4️⃣ Space Optimization
If we observe the relation obtained in the tabulation approach, dp[i][j] = dp[i-1][j-1] + dp[i-1][j] or dp[i][j] = dp[i-1][j]. We see that to calculate a value of a cell of the dp array, we need only the previous row values (say prev). So, we don’t need to store an entire array. Hence we can space optimize it. We will be space-optimizing this solution using only one row.
Understanding:
If we see the values required, dp[i-1][j-1] and dp[i-1][j], we can say that if we are at a column j, we will only require the values shown in the grey box from the previous row and other values will be from the cur row itself. So we do not need to store an entire array for it.
If we need only two values from the prev row, there is no need to store an entire row.
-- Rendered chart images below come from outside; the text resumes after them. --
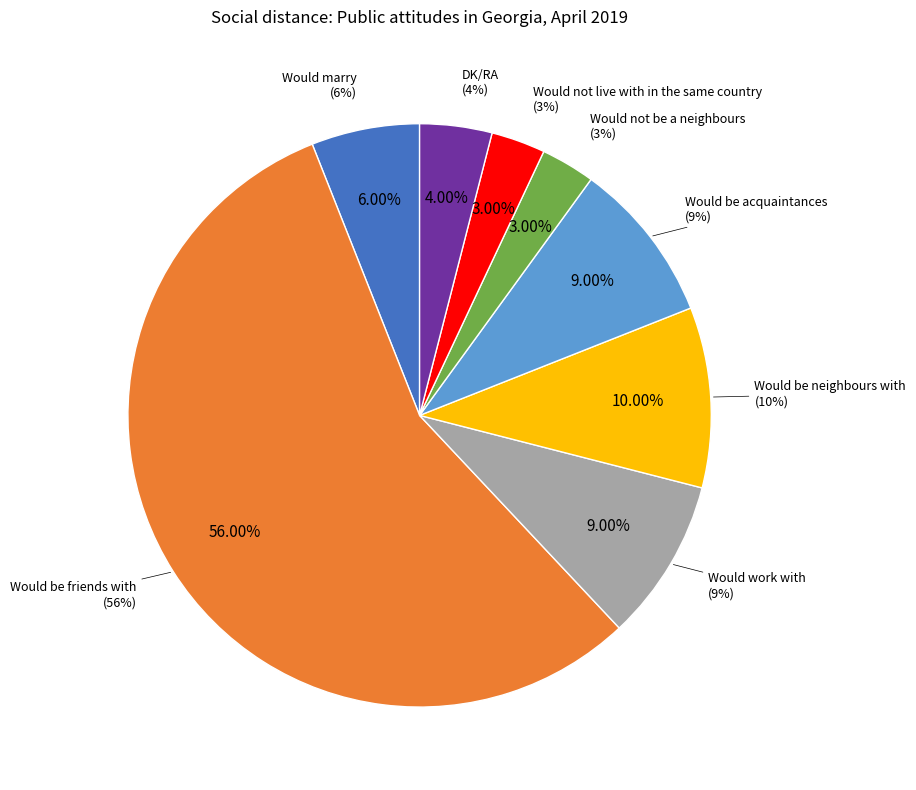

What is the majority slice?

Would be friends with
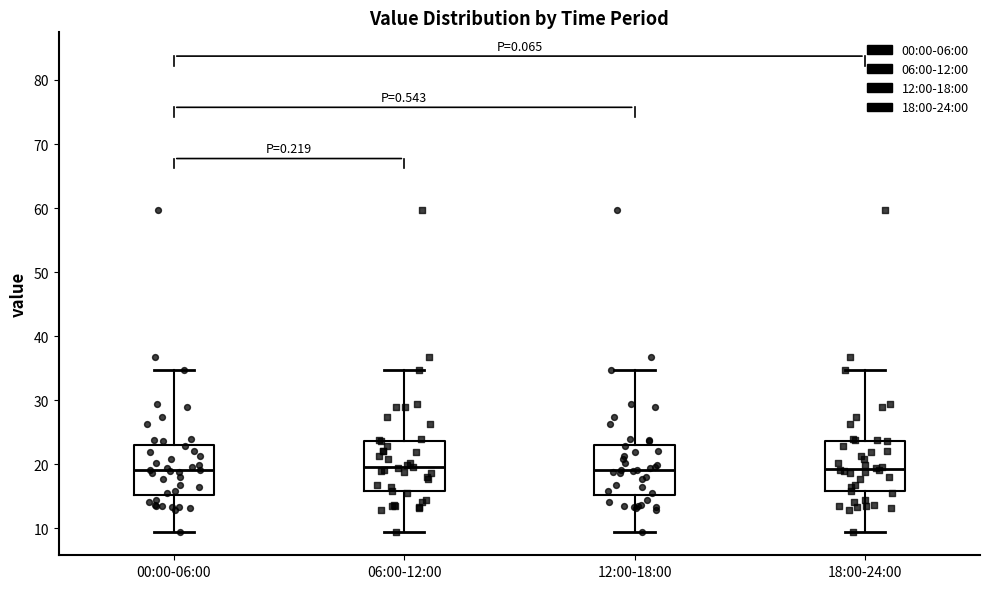

Reading left to right, read every box against the y-axis: the position of its median line, the range the box covers, and the ends of its whiskers. The values are not printed on the chart, so give them approximately, as read against the axis.

00:00-06:00: median 19, box 15 to 23, whiskers 9 to 35
06:00-12:00: median 19, box 16 to 24, whiskers 9 to 35
12:00-18:00: median 19, box 15 to 23, whiskers 9 to 35
18:00-24:00: median 19, box 16 to 24, whiskers 9 to 35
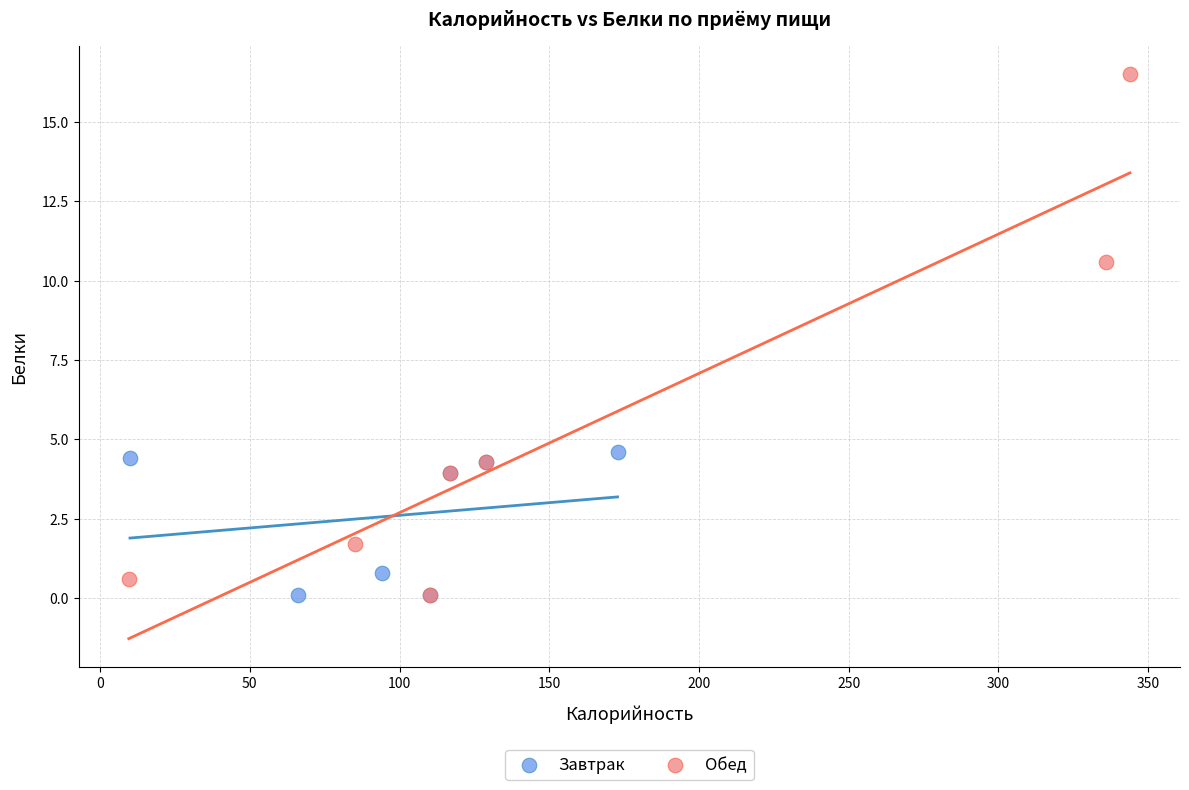

Which series has the largest Y range (max minus min)?

Обед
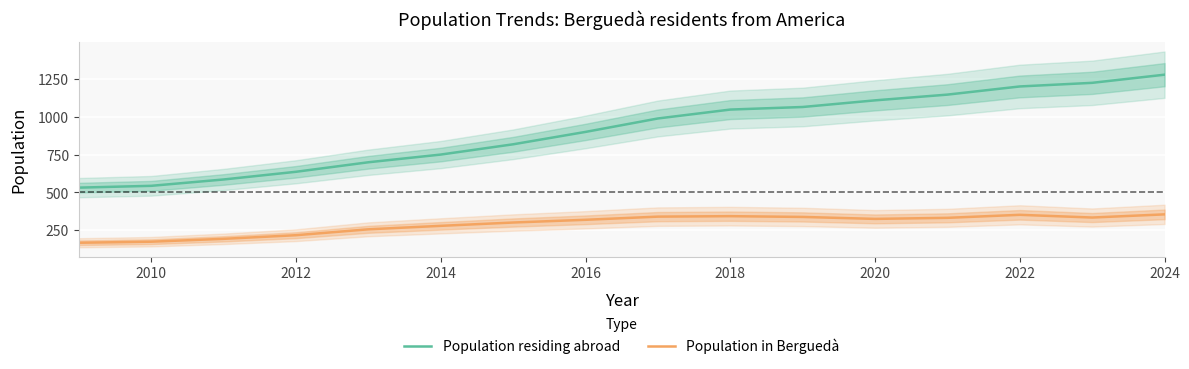

True or false: Population residing abroad and Population in Berguedà cross at least once.

False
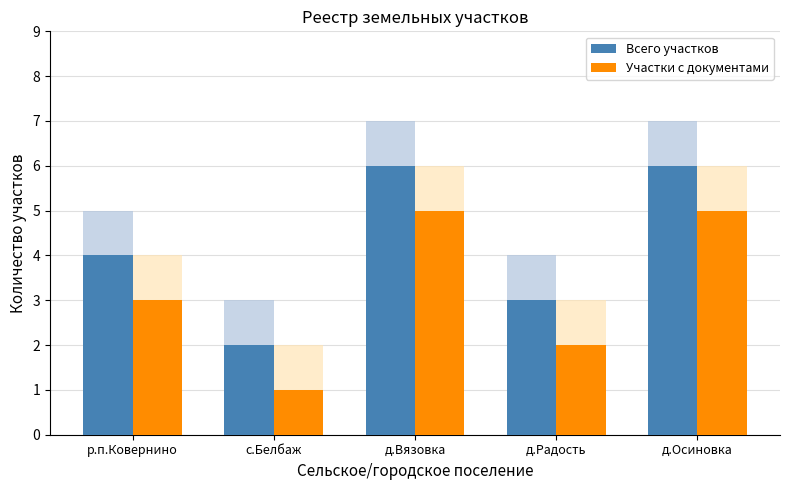

Is it true that Всего участков equals 1 at с.Белбаж?

False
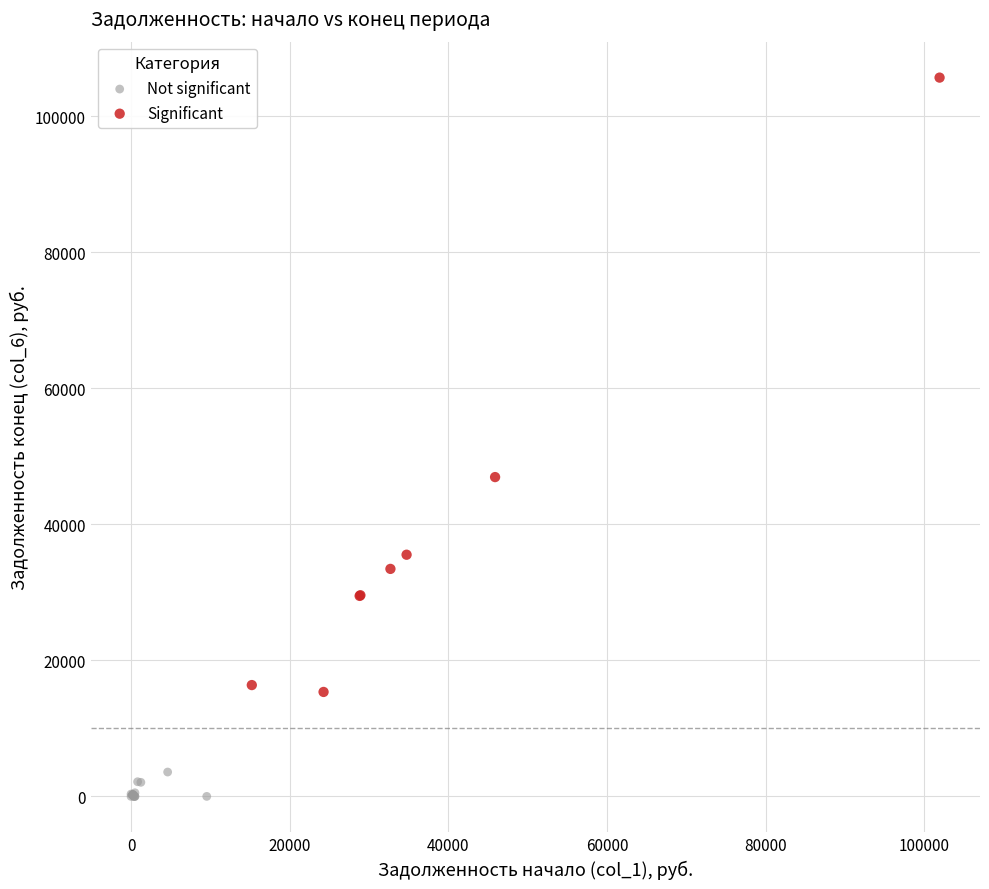

Which series has the largest Y range (max minus min)?

Significant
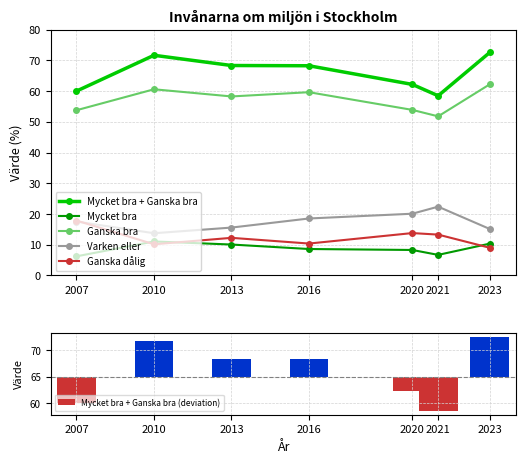

Reading right to left, extract all data points from this chart.

Mycket bra + Ganska bra: 72.6	58.5	62.2	68.3	68.3	71.7	60.0
Mycket bra: 10.4	6.7	8.3	8.6	10.1	11.1	6.2
Ganska bra: 62.2	51.8	53.9	59.7	58.3	60.6	53.8
Varken eller: 15.1	22.4	20.1	18.6	15.6	13.8	17.6
Ganska dålig: 9.0	13.3	13.8	10.4	12.2	10.2	17.9
Mycket bra + Ganska bra (deviation): 7.6	-6.5	-2.8	3.3	3.3	6.7	-5.0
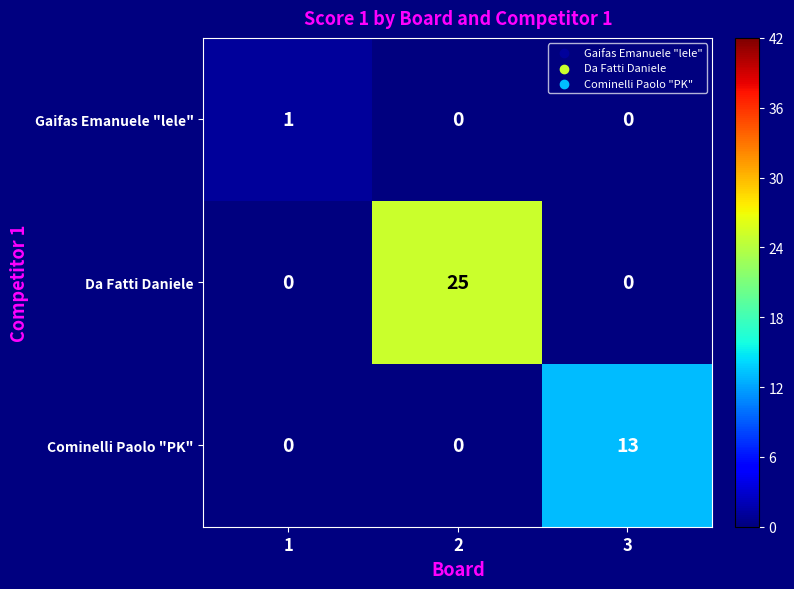

Rank the series by their maximum value, from lowest to highest.

Gaifas Emanuele "lele", Cominelli Paolo "PK", Da Fatti Daniele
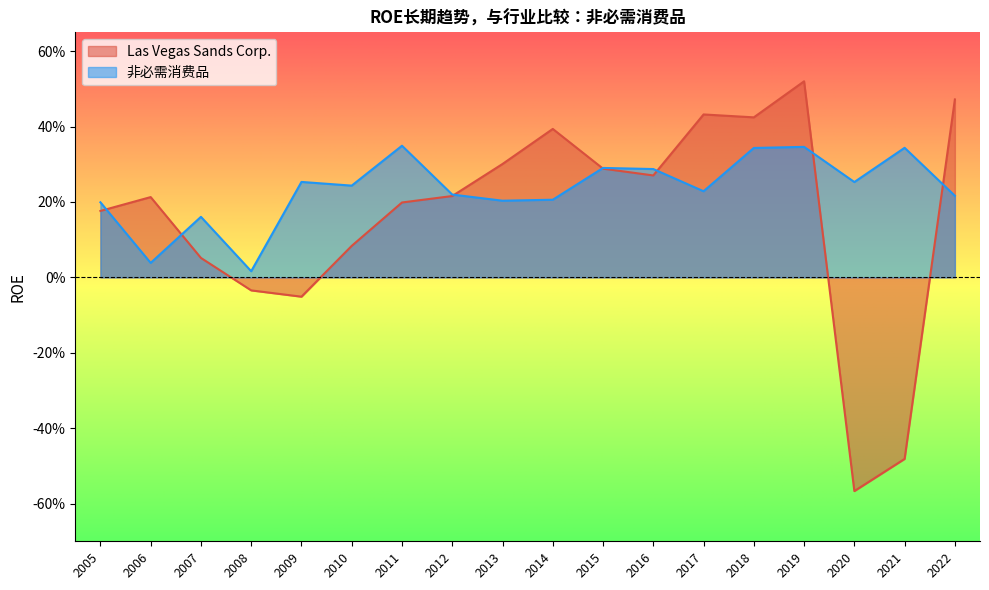

Where is the first local maximum for Las Vegas Sands Corp.?

2006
We can work a bit smarter.
We can use the cur row itself to store the required value in the following way:
- We take a single row ‘prev’ and initialize it to the base condition as prev[0] = 1.
- Whenever we want to compute a value of the cell prev[j], we take the already existing value (prev[j] before new computation) and prev[j-1] (if required, in case of character match).
- We perform the above step on all the indexes as discussed in recursive approach.
Code:
#include <bits/stdc++.h>
using namespace std;
class Solution{
public:
const int prime = 1e9 + 7;
/* Function to count the number of
distinct subsequences of s2 in s1*/
int distinctSubsequences(string s, string t){
int n = s.size();
int m = t.size();
/* Declare an array to store the count of
distinct subsequences for each character in t*/
vector<int> prev(m + 1, 0);
// Initialize the count for an empty string
prev[0] = 1;
// Iterate through s and t to calculate counts
for (int i = 1; i <= n; i++) {
/* Iterate in reverse direction to
avoid overwriting values prematurely*/
for (int j = m; j >= 1; j--) {
if (s[i - 1] == t[j - 1]) {
/* If the characters match, consider two options:
either leave one character in s and t or leave
one character in s and continue matching t*/
prev[j] = (prev[j - 1] + prev[j]) % prime;
}
/* No need for an else statement since we
can simply leave the previous count as is*/
}
}
/* The value at prev[m] contains
the count of distinct subsequences*/
return prev[m];
}
};
int main() {
string s1 = "babgbag";
string s2 = "bag";
//Create an instace of Solution class
Solution sol;
// Print the result
cout << "The Count of Distinct Subsequences is " << sol.distinctSubsequences(s1, s2);
return 0;
}
Complexity Analysis:
- Time Complexity:
O(N*M)
, Where N is the length of string 's' and M is the length of string 't'. As there are two nested loops used. - Space Complexity:
O(M)
, We are using an external array of size ‘M+1’ to store only one row.